According to Leading Lady, Stephen Galloway’s upcoming book about studio executive Sherry Lansing available for pre-order (via The Hollywood Reporter), Gibson and Lansing had already settled matters of major cast and crew—Gibson would direct and star—and now the filmmaker was left to negotiate the budget. Only during a meeting with Paramount, the studio offered him $50 million less than what he was expecting—after he had already secured the majority of the budget elsewhere. It was then that Gibson’s temper took hold.

The actor felt disrespected and undervalued and, as agent Jeff Berg recalls, Gibson (a smoker) reacted accordingly: “He grabbed a large glass ashtray and threw it through the wall. He threw the ashtray through the wall!”

Gibson confirms that he did, in fact, throw an ashtray through the wall as a negotiating tactic.

“I was like, ‘What the fuck do you people mean?’” Gibson tells Galloway in Leading Lady. “‘I turned down three jobs—blah, blah, blah.’” In retrospect, Gibson explains, “I was kind of upset, probably a little over the top. It was all posturing bullshit.”
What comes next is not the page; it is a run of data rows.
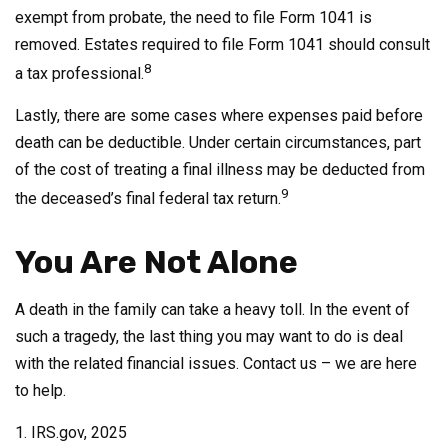
exempt from probate, the need to file Form 1041 is
removed. Estates required to file Form 1041 should consult
8
a tax professional.
Lastly, there are some cases where expenses paid before
death can be deductible. Under certain circumstances, part
of the cost of treating a final illness may be deducted from
9
the deceased’s final federal tax return.
You Are Not Alone
A death in the family can take a heavy toll. In the event of
such a tragedy, the last thing you may want to do is deal
with the related financial issues. Contact us – we are here
to help.
1. IRS.gov, 2025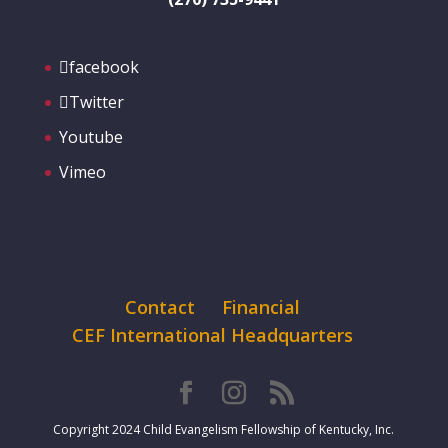
facebook
Twitter
Youtube
Vimeo
Contact
Financial
CEF International Headquarters
Copyright 2024 Child Evangelism Fellowship of Kentucky, Inc.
Say what you will about the style of the negotiation tactic—it worked! The Hollywood Reporter notes that, within a week, Paramount “revised its offer” to make up the difference Gibson had hoped for. Gibson’s hurled-ashtray-induced-budget ended up being worth the gamble—as the film grossed over $200 million worldwide and earned five Oscars, including Best Picture and Best Director.